Continuiamo a lavorare – ha concluso Moretti – e diciamo a chi di dovere che qui, a Petruro, esiste un’eccellenza di cui non si può fare a meno. Noi lanciamo l’idea, poi dobbiamo avere la rete istituzionale di supporto. I giochi sono aperti, siamo sulla strada giusta, dobbiamo continuare a camminare così”.

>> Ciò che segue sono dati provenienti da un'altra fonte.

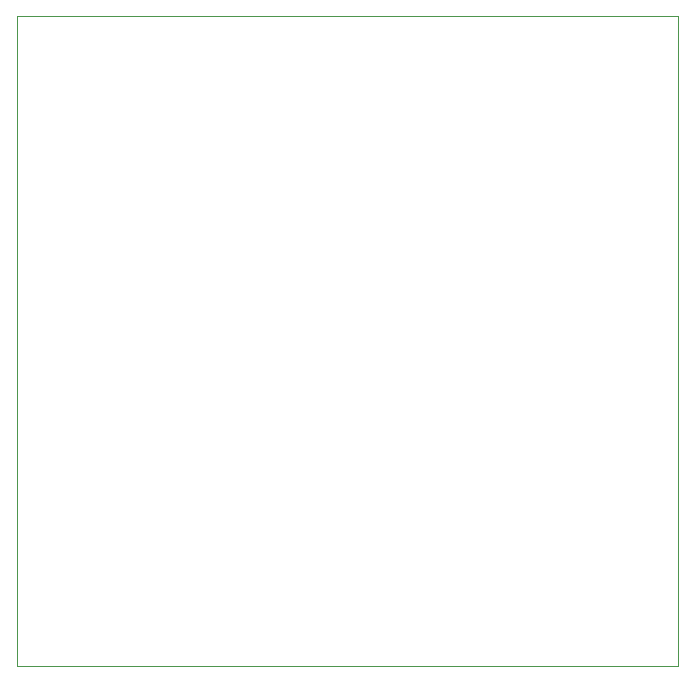
<source format=gbr>
%TF.GenerationSoftware,Altium Limited,Altium Designer,22.2.1 (43)*%
G04 Layer_Color=0*
%FSLAX43Y43*%
%MOMM*%
%TF.SameCoordinates,12936C2D-F9F3-4D5E-B855-D0F9E265F173*%
%TF.FilePolarity,Positive*%
%TF.FileFunction,Profile,NP*%
%TF.Part,Single*%
G01*
G75*
%TA.AperFunction,Profile*%
%ADD27C,0.025*%
D27*
X0Y0D02*
Y55000D01*
X56000D01*
Y0D01*
X0D01*
%TF.MD5,a2b5c8c9a95ca2a8392d80fd84cc9bab*%
M02*

</source>
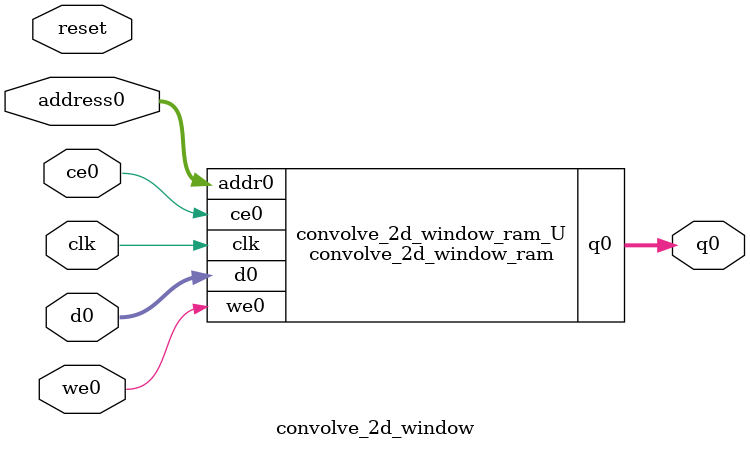
<source format=v>
`timescale 1 ns / 1 ps
module convolve_2d_window_ram (addr0, ce0, d0, we0, q0,  clk);

parameter DWIDTH = 32;
parameter AWIDTH = 4;
parameter MEM_SIZE = 9;

input[AWIDTH-1:0] addr0;
input ce0;
input[DWIDTH-1:0] d0;
input we0;
output reg[DWIDTH-1:0] q0;
input clk;

(* ram_style = "distributed" *)reg [DWIDTH-1:0] ram[0:MEM_SIZE-1];




always @(posedge clk)  
begin 
    if (ce0) 
    begin
        if (we0) 
        begin 
            ram[addr0] <= d0; 
        end 
        q0 <= ram[addr0];
    end
end


endmodule

`timescale 1 ns / 1 ps
module convolve_2d_window(
    reset,
    clk,
    address0,
    ce0,
    we0,
    d0,
    q0);

parameter DataWidth = 32'd32;
parameter AddressRange = 32'd9;
parameter AddressWidth = 32'd4;
input reset;
input clk;
input[AddressWidth - 1:0] address0;
input ce0;
input we0;
input[DataWidth - 1:0] d0;
output[DataWidth - 1:0] q0;



convolve_2d_window_ram convolve_2d_window_ram_U(
    .clk( clk ),
    .addr0( address0 ),
    .ce0( ce0 ),
    .we0( we0 ),
    .d0( d0 ),
    .q0( q0 ));

endmodule


</source>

In chiusura dell’incontro, gli interventi di genitori dei beneficiari di Nidi di Comunità che, lodando il lavoro svolto dagli educatori, hanno posto l’accento su altre e nuove tematiche che pure saranno oggetto di confronto. C’è chi ha parlato della “differenza tra le generazioni divenuta ormai enorme”, dei “‘bambini anziani’, più numerosi di quelli che giocano”. Una mamma ha ringraziato il Nido di Petruro per aver ‘fornito’ ai suoi figli amichetti anche nella cittadina irpina. “Chi come me ha scelto di allevare i propri figli qui a Petruro, è costretto a portare i bimbi a scuola fuori: a livello affettivo, allora, i bambini stabiliscono relazioni a Benevento e si ritrovano soli quando sono a casa. Nidi, invece, ha dato la possibilità ai miei figli di sentirsi qui ancora più a casa. Di tessere nuove relazioni che vanno ad aggiungersi a quelle create in città”. “Ho sempre sostenuto che Nidi di comunità è un progetto che ha un compito difficilissimo e, soprattutto, formativo. La principale sfida – ha osservato invece un papà – credo stia nella diversità tra i bambini. C’è il bimbo vivace, quello nervoso, quello più calmo e il più timido. Bisogna che si raggiunga un equilibrio in cui far emergere le diversità e le peculiarità di ognuno di loro. E Petruro si è saputa muovere con loro. Ci sarebbe bisogno dei bambini per far includere anche i grandi nella comunità. C’è bisogno – ha aggiunto – che la sinergia famiglia-nido sia sempre presente”. Infine l’accenno ad un tema, quello del rapporto tra i bambini e gli anziani, che la stessa Capozzi ha anticipato “sarà oggetto delle nostre attività future”.
“Nel sud della Francia – ha detto in merito Casani – le persone di una certa età vanno negli asili per aiutare a far mangiare i bambini, per farli giocare, raccontare storie, un po’ come avveniva quando noi eravamo piccoli. L’esperienza di questo paese della Costa Azzurra ha fatto sì che si sia strutturato un programma in cui gli anziani si sono messi a disposizione del personale dei nidi per l’educazione. Loro hanno dato tanto ai bambini e viceversa. Quindi – ha esortato la psicologa – facciamolo questo esperimento”.